I am doing some tests in preparation for my 24.10 upgrade. I installed a test instance of 24.10 in a VM and have been playing around with it.
My current implementation has my apps running on one separate network (10.0.70.0/24) and the normal truenas system running on its own (192.168.50.0/24). 24.04 had settings to specify the gateway for apps, so it used the apps network without issues.
I am not seeing a place to specify the network interface for apps. Assuming I am going to have to manually specify it for each app via a custom compose file?
The 24.04 and previous releases used an implementation of Kubernetes which simply uses subnets and routing, which requires a default gateway to route the subnets (does not use NAT).
Docker also uses subnets, but with NAT, from the containers to the LAN.
NAT does not need a gateway as it uses the host’s ip-address (which already has a default gateway defined) to open connections to the LAN, so that should work for most apps, except the ones that, like all NAT services, need special arrangements when they need to respond to incoming connections (servers).
That’s when you use network type host (use host’s ip-address, but need to watch for all the other listening ports used by the host), or network type macvlan (add a new bridge interface with dedicated mac address and ip-address).
So that didn’t say much more than test and learn or find a recipe from somebody else.
The docker daemon uses truenas default gateway by default…
You could edit it
/etc/docker/daemon.json
I am sure IX would say THAT is unsupported… but it is an option
Option 2 would be use a MACVLAN or IPVLAN (L2 or L3) if you went IPVLAN L3 and put your containers on that you could then just route their IPs however you see fit at your router
So recap
Option 1 edit the docker daemon.json
Option 2 use docker container networking (below is the guide I used to learn it)
****In that video you will learn basically how to make containers network however you want…
I guess my question is, how do i specify docker to use a specific network adapter on the host?

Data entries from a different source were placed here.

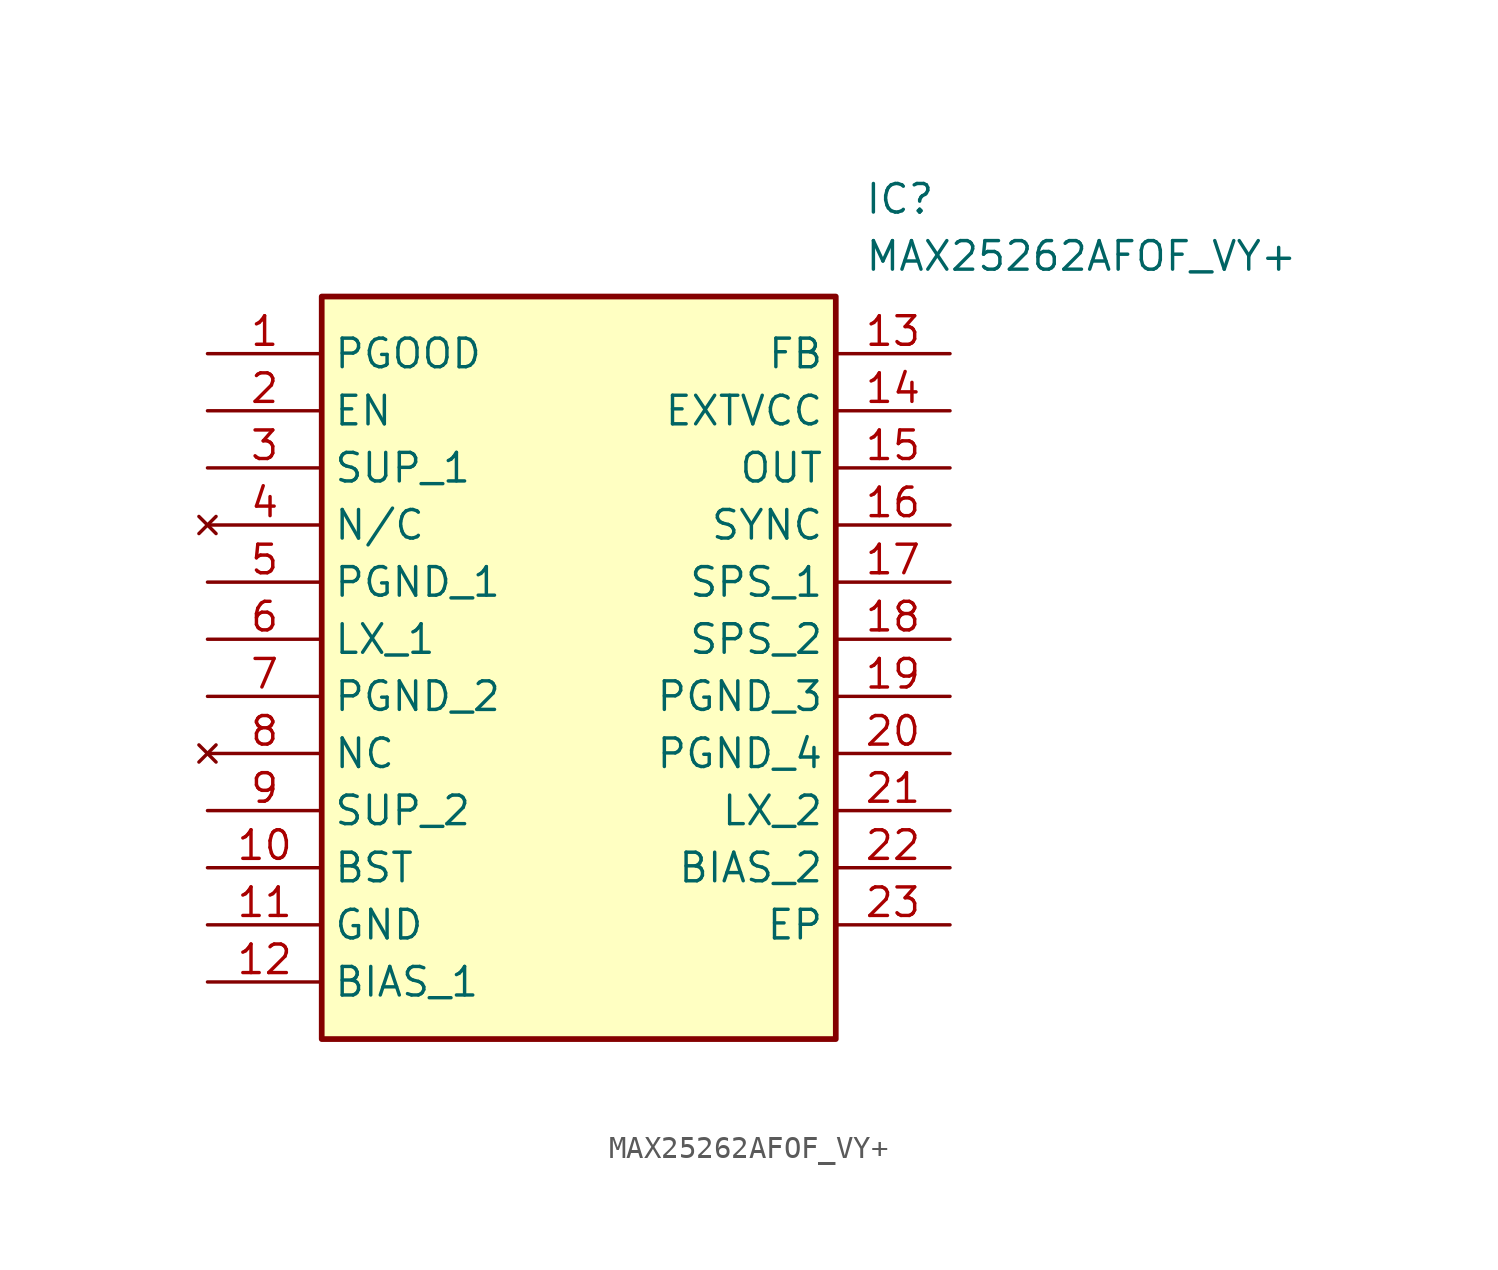
<source format=kicad_sym>
(kicad_symbol_lib
  (version 20211014)
  (generator SamacSys_ECAD_Model)
  (symbol "MAX25262AFOF_VY+"
    (property "Reference" "IC"
      (at 29.21 7.62 0)
      (effects (font (size 1.27 1.27)) (justify left top)))
    (property "Value" "MAX25262AFOF_VY+"
      (at 29.21 5.08 0)
      (effects (font (size 1.27 1.27)) (justify left top)))
    (rectangle
      (start 5.08 2.54)
      (end 27.94 -30.48)
      (stroke (width 0.254) (type default))
      (fill (type background)))
    (pin passive line
      (at 0 0 0)
      (length 5.08)
      (name "PGOOD" (effects (font (size 1.27 1.27))))
      (number "1" (effects (font (size 1.27 1.27)))))
    (pin passive line
      (at 0 -2.54 0)
      (length 5.08)
      (name "EN" (effects (font (size 1.27 1.27))))
      (number "2" (effects (font (size 1.27 1.27)))))
    (pin passive line
      (at 0 -5.08 0)
      (length 5.08)
      (name "SUP_1" (effects (font (size 1.27 1.27))))
      (number "3" (effects (font (size 1.27 1.27)))))
    (pin no_connect line
      (at 0 -7.62 0)
      (length 5.08)
      (name "N/C" (effects (font (size 1.27 1.27))))
      (number "4" (effects (font (size 1.27 1.27)))))
    (pin passive line
      (at 0 -10.16 0)
      (length 5.08)
      (name "PGND_1" (effects (font (size 1.27 1.27))))
      (number "5" (effects (font (size 1.27 1.27)))))
    (pin passive line
      (at 0 -12.7 0)
      (length 5.08)
      (name "LX_1" (effects (font (size 1.27 1.27))))
      (number "6" (effects (font (size 1.27 1.27)))))
    (pin passive line
      (at 0 -15.24 0)
      (length 5.08)
      (name "PGND_2" (effects (font (size 1.27 1.27))))
      (number "7" (effects (font (size 1.27 1.27)))))
    (pin no_connect line
      (at 0 -17.78 0)
      (length 5.08)
      (name "NC" (effects (font (size 1.27 1.27))))
      (number "8" (effects (font (size 1.27 1.27)))))
    (pin passive line
      (at 0 -20.32 0)
      (length 5.08)
      (name "SUP_2" (effects (font (size 1.27 1.27))))
      (number "9" (effects (font (size 1.27 1.27)))))
    (pin passive line
      (at 0 -22.86 0)
      (length 5.08)
      (name "BST" (effects (font (size 1.27 1.27))))
      (number "10" (effects (font (size 1.27 1.27)))))
    (pin passive line
      (at 0 -25.4 0)
      (length 5.08)
      (name "GND" (effects (font (size 1.27 1.27))))
      (number "11" (effects (font (size 1.27 1.27)))))
    (pin passive line
      (at 0 -27.94 0)
      (length 5.08)
      (name "BIAS_1" (effects (font (size 1.27 1.27))))
      (number "12" (effects (font (size 1.27 1.27)))))
    (pin passive line
      (at 33.02 0 180)
      (length 5.08)
      (name "FB" (effects (font (size 1.27 1.27))))
      (number "13" (effects (font (size 1.27 1.27)))))
    (pin passive line
      (at 33.02 -2.54 180)
      (length 5.08)
      (name "EXTVCC" (effects (font (size 1.27 1.27))))
      (number "14" (effects (font (size 1.27 1.27)))))
    (pin passive line
      (at 33.02 -5.08 180)
      (length 5.08)
      (name "OUT" (effects (font (size 1.27 1.27))))
      (number "15" (effects (font (size 1.27 1.27)))))
    (pin passive line
      (at 33.02 -7.62 180)
      (length 5.08)
      (name "SYNC" (effects (font (size 1.27 1.27))))
      (number "16" (effects (font (size 1.27 1.27)))))
    (pin passive line
      (at 33.02 -10.16 180)
      (length 5.08)
      (name "SPS_1" (effects (font (size 1.27 1.27))))
      (number "17" (effects (font (size 1.27 1.27)))))
    (pin passive line
      (at 33.02 -12.7 180)
      (length 5.08)
      (name "SPS_2" (effects (font (size 1.27 1.27))))
      (number "18" (effects (font (size 1.27 1.27)))))
    (pin passive line
      (at 33.02 -15.24 180)
      (length 5.08)
      (name "PGND_3" (effects (font (size 1.27 1.27))))
      (number "19" (effects (font (size 1.27 1.27)))))
    (pin passive line
      (at 33.02 -17.78 180)
      (length 5.08)
      (name "PGND_4" (effects (font (size 1.27 1.27))))
      (number "20" (effects (font (size 1.27 1.27)))))
    (pin passive line
      (at 33.02 -20.32 180)
      (length 5.08)
      (name "LX_2" (effects (font (size 1.27 1.27))))
      (number "21" (effects (font (size 1.27 1.27)))))
    (pin passive line
      (at 33.02 -22.86 180)
      (length 5.08)
      (name "BIAS_2" (effects (font (size 1.27 1.27))))
      (number "22" (effects (font (size 1.27 1.27)))))
    (pin passive line
      (at 33.02 -25.4 180)
      (length 5.08)
      (name "EP" (effects (font (size 1.27 1.27))))
      (number "23" (effects (font (size 1.27 1.27)))))))
</source>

I want it to run on that 10.0.70.x/24 network and network adapter instead of the normal web ui and SMB adapter that is 192.168.x.x
That specifically would probably be in the /etc/docker/daemon.json
Which you probably should not do… and it would be universal to all containers…
But I have found a solution
Create an IPVLAN network, use the video for a full explanation of how that work also this is the option you want… PARENT ALLOW network adapter selection
That way you would avoid something unsupported and have full functionality… Each Container on that IPVLAN would be on your second network adapters network, make sure you watch the video about how to handle IP address assignment in this type of network
A Docker gotcha is the fact that by design, docker containers cannot reach the Docker host/server.
The workaround is to create a macvlan bridge in the Docker host/server and add a route to the Docker IP.
ip link add macvlan-shim link xx type macvlan mode bridge
ip add ip-docker-cidr dev macvlan-shim
ip link set macvlan-shim up
ip route add ip-docker-cidr dev macvlan-shim
That should save you hours/days when you need to be able to check/ping the Docker host/server.